STATED TASK = Set out the lines of all the records below as a numbered list, leaving out any blank lines.

DATA SUPPLIED =
____________

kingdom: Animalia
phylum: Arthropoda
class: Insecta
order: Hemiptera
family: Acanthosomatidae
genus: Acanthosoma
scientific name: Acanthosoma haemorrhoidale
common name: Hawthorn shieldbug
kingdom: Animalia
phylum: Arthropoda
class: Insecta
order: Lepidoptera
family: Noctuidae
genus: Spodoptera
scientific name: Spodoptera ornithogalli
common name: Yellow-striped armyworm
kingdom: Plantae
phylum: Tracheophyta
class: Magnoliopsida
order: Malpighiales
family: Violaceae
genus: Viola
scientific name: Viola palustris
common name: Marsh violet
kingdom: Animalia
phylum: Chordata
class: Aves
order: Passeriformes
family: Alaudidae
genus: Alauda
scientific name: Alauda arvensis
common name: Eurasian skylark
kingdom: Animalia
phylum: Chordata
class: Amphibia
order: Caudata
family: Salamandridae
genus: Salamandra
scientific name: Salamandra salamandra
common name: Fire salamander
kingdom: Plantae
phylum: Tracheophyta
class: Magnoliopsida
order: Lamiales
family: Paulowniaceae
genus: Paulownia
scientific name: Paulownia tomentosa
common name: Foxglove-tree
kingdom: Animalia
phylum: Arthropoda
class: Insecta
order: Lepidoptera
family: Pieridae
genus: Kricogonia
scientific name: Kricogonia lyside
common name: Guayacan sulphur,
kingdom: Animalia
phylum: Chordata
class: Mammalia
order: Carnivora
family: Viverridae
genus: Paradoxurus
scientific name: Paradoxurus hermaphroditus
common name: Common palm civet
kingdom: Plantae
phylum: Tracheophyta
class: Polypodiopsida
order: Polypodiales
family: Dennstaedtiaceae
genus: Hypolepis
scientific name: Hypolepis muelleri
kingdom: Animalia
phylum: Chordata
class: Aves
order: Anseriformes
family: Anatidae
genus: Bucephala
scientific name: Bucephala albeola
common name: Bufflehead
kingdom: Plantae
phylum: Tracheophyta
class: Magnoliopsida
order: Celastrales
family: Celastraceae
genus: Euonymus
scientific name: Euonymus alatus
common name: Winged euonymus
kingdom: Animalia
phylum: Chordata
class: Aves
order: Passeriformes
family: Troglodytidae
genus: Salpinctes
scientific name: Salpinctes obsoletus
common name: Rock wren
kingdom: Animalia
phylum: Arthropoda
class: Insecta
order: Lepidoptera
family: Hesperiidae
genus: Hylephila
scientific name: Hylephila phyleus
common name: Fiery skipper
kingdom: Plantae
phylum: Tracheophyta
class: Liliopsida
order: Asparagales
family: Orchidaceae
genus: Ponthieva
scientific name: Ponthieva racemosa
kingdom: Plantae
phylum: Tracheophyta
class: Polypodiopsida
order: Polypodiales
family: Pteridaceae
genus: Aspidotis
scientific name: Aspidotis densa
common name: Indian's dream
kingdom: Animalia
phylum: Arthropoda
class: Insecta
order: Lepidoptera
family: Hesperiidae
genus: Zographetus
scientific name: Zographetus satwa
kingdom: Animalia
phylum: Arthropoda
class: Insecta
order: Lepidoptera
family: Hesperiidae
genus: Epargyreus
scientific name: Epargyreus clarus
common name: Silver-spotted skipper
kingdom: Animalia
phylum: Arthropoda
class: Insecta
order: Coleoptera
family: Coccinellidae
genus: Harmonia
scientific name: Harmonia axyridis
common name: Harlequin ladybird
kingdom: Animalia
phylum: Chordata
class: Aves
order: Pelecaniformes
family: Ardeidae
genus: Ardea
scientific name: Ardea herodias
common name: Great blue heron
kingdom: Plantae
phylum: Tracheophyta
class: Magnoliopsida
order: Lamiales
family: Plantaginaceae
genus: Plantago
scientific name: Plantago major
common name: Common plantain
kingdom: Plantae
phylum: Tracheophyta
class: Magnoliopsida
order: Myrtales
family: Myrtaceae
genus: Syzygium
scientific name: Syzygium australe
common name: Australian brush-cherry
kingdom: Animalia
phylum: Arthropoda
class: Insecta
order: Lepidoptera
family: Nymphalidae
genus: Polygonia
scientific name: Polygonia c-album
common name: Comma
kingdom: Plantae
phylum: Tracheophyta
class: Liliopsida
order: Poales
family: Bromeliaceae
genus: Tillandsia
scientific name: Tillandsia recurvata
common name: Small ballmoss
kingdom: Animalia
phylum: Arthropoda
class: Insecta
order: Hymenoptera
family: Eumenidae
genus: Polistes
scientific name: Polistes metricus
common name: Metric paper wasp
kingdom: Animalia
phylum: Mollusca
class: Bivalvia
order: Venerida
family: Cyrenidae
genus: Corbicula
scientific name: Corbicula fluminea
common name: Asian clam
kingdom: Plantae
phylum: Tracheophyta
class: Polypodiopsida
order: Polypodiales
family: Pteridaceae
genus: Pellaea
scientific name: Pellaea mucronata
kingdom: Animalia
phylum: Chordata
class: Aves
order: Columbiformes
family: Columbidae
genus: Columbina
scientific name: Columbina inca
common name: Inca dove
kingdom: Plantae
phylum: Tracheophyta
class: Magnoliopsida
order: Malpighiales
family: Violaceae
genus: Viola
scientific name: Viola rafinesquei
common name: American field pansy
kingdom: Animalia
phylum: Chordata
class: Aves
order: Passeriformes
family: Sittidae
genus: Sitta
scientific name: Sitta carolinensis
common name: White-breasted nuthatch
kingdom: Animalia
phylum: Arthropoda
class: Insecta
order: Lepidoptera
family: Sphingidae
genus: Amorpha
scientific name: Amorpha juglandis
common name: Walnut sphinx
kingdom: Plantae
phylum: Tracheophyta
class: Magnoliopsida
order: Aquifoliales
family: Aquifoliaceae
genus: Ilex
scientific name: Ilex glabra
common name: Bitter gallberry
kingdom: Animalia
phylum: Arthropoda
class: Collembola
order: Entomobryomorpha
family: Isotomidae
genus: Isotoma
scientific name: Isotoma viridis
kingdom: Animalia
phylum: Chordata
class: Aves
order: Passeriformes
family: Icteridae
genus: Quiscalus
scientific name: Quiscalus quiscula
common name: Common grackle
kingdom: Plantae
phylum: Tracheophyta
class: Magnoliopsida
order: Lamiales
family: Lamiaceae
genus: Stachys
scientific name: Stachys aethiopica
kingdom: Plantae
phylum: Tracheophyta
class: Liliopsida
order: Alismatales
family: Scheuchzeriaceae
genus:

____________

WRITTEN ANSWER =
1. kingdom: Animalia
2. phylum: Arthropoda
3. class: Insecta
4. order: Hemiptera
5. family: Acanthosomatidae
6. genus: Acanthosoma
7. scientific name: Acanthosoma haemorrhoidale
8. common name: Hawthorn shieldbug
9. kingdom: Animalia
10. phylum: Arthropoda
11. class: Insecta
12. order: Lepidoptera
13. family: Noctuidae
14. genus: Spodoptera
15. scientific name: Spodoptera ornithogalli
16. common name: Yellow-striped armyworm
17. kingdom: Plantae
18. phylum: Tracheophyta
19. class: Magnoliopsida
20. order: Malpighiales
21. family: Violaceae
22. genus: Viola
23. scientific name: Viola palustris
24. common name: Marsh violet
25. kingdom: Animalia
26. phylum: Chordata
27. class: Aves
28. order: Passeriformes
29. family: Alaudidae
30. genus: Alauda
31. scientific name: Alauda arvensis
32. common name: Eurasian skylark
33. kingdom: Animalia
34. phylum: Chordata
35. class: Amphibia
36. order: Caudata
37. family: Salamandridae
38. genus: Salamandra
39. scientific name: Salamandra salamandra
40. common name: Fire salamander
41. kingdom: Plantae
42. phylum: Tracheophyta
43. class: Magnoliopsida
44. order: Lamiales
45. family: Paulowniaceae
46. genus: Paulownia
47. scientific name: Paulownia tomentosa
48. common name: Foxglove-tree
49. kingdom: Animalia
50. phylum: Arthropoda
51. class: Insecta
52. order: Lepidoptera
53. family: Pieridae
54. genus: Kricogonia
55. scientific name: Kricogonia lyside
56. common name: Guayacan sulphur,
57. kingdom: Animalia
58. phylum: Chordata
59. class: Mammalia
60. order: Carnivora
61. family: Viverridae
62. genus: Paradoxurus
63. scientific name: Paradoxurus hermaphroditus
64. common name: Common palm civet
65. kingdom: Plantae
66. phylum: Tracheophyta
67. class: Polypodiopsida
68. order: Polypodiales
69. family: Dennstaedtiaceae
70. genus: Hypolepis
71. scientific name: Hypolepis muelleri
72. kingdom: Animalia
73. phylum: Chordata
74. class: Aves
75. order: Anseriformes
76. family: Anatidae
77. genus: Bucephala
78. scientific name: Bucephala albeola
79. common name: Bufflehead
80. kingdom: Plantae
81. phylum: Tracheophyta
82. class: Magnoliopsida
83. order: Celastrales
84. family: Celastraceae
85. genus: Euonymus
86. scientific name: Euonymus alatus
87. common name: Winged euonymus
88. kingdom: Animalia
89. phylum: Chordata
90. class: Aves
91. order: Passeriformes
92. family: Troglodytidae
93. genus: Salpinctes
94. scientific name: Salpinctes obsoletus
95. common name: Rock wren
96. kingdom: Animalia
97. phylum: Arthropoda
98. class: Insecta
99. order: Lepidoptera
100. family: Hesperiidae
101. genus: Hylephila
102. scientific name: Hylephila phyleus
103. common name: Fiery skipper
104. kingdom: Plantae
105. phylum: Tracheophyta
106. class: Liliopsida
107. order: Asparagales
108. family: Orchidaceae
109. genus: Ponthieva
110. scientific name: Ponthieva racemosa
111. kingdom: Plantae
112. phylum: Tracheophyta
113. class: Polypodiopsida
114. order: Polypodiales
115. family: Pteridaceae
116. genus: Aspidotis
117. scientific name: Aspidotis densa
118. common name: Indian's dream
119. kingdom: Animalia
120. phylum: Arthropoda
121. class: Insecta
122. order: Lepidoptera
123. family: Hesperiidae
124. genus: Zographetus
125. scientific name: Zographetus satwa
126. kingdom: Animalia
127. phylum: Arthropoda
128. class: Insecta
129. order: Lepidoptera
130. family: Hesperiidae
131. genus: Epargyreus
132. scientific name: Epargyreus clarus
133. common name: Silver-spotted skipper
134. kingdom: Animalia
135. phylum: Arthropoda
136. class: Insecta
137. order: Coleoptera
138. family: Coccinellidae
139. genus: Harmonia
140. scientific name: Harmonia axyridis
141. common name: Harlequin ladybird
142. kingdom: Animalia
143. phylum: Chordata
144. class: Aves
145. order: Pelecaniformes
146. family: Ardeidae
147. genus: Ardea
148. scientific name: Ardea herodias
149. common name: Great blue heron
150. kingdom: Plantae
151. phylum: Tracheophyta
152. class: Magnoliopsida
153. order: Lamiales
154. family: Plantaginaceae
155. genus: Plantago
156. scientific name: Plantago major
157. common name: Common plantain
158. kingdom: Plantae
159. phylum: Tracheophyta
160. class: Magnoliopsida
161. order: Myrtales
162. family: Myrtaceae
163. genus: Syzygium
164. scientific name: Syzygium australe
165. common name: Australian brush-cherry
166. kingdom: Animalia
167. phylum: Arthropoda
168. class: Insecta
169. order: Lepidoptera
170. family: Nymphalidae
171. genus: Polygonia
172. scientific name: Polygonia c-album
173. common name: Comma
174. kingdom: Plantae
175. phylum: Tracheophyta
176. class: Liliopsida
177. order: Poales
178. family: Bromeliaceae
179. genus: Tillandsia
180. scientific name: Tillandsia recurvata
181. common name: Small ballmoss
182. kingdom: Animalia
183. phylum: Arthropoda
184. class: Insecta
185. order: Hymenoptera
186. family: Eumenidae
187. genus: Polistes
188. scientific name: Polistes metricus
189. common name: Metric paper wasp
190. kingdom: Animalia
191. phylum: Mollusca
192. class: Bivalvia
193. order: Venerida
194. family: Cyrenidae
195. genus: Corbicula
196. scientific name: Corbicula fluminea
197. common name: Asian clam
198. kingdom: Plantae
199. phylum: Tracheophyta
200. class: Polypodiopsida
201. order: Polypodiales
202. family: Pteridaceae
203. genus: Pellaea
204. scientific name: Pellaea mucronata
205. kingdom: Animalia
206. phylum: Chordata
207. class: Aves
208. order: Columbiformes
209. family: Columbidae
210. genus: Columbina
211. scientific name: Columbina inca
212. common name: Inca dove
213. kingdom: Plantae
214. phylum: Tracheophyta
215. class: Magnoliopsida
216. order: Malpighiales
217. family: Violaceae
218. genus: Viola
219. scientific name: Viola rafinesquei
220. common name: American field pansy
221. kingdom: Animalia
222. phylum: Chordata
223. class: Aves
224. order: Passeriformes
225. family: Sittidae
226. genus: Sitta
227. scientific name: Sitta carolinensis
228. common name: White-breasted nuthatch
229. kingdom: Animalia
230. phylum: Arthropoda
231. class: Insecta
232. order: Lepidoptera
233. family: Sphingidae
234. genus: Amorpha
235. scientific name: Amorpha juglandis
236. common name: Walnut sphinx
237. kingdom: Plantae
238. phylum: Tracheophyta
239. class: Magnoliopsida
240. order: Aquifoliales
241. family: Aquifoliaceae
242. genus: Ilex
243. scientific name: Ilex glabra
244. common name: Bitter gallberry
245. kingdom: Animalia
246. phylum: Arthropoda
247. class: Collembola
248. order: Entomobryomorpha
249. family: Isotomidae
250. genus: Isotoma
251. scientific name: Isotoma viridis
252. kingdom: Animalia
253. phylum: Chordata
254. class: Aves
255. order: Passeriformes
256. family: Icteridae
257. genus: Quiscalus
258. scientific name: Quiscalus quiscula
259. common name: Common grackle
260. kingdom: Plantae
261. phylum: Tracheophyta
262. class: Magnoliopsida
263. order: Lamiales
264. family: Lamiaceae
265. genus: Stachys
266. scientific name: Stachys aethiopica
267. kingdom: Plantae
268. phylum: Tracheophyta
269. class: Liliopsida
270. order: Alismatales
271. family: Scheuchzeriaceae
272. genus:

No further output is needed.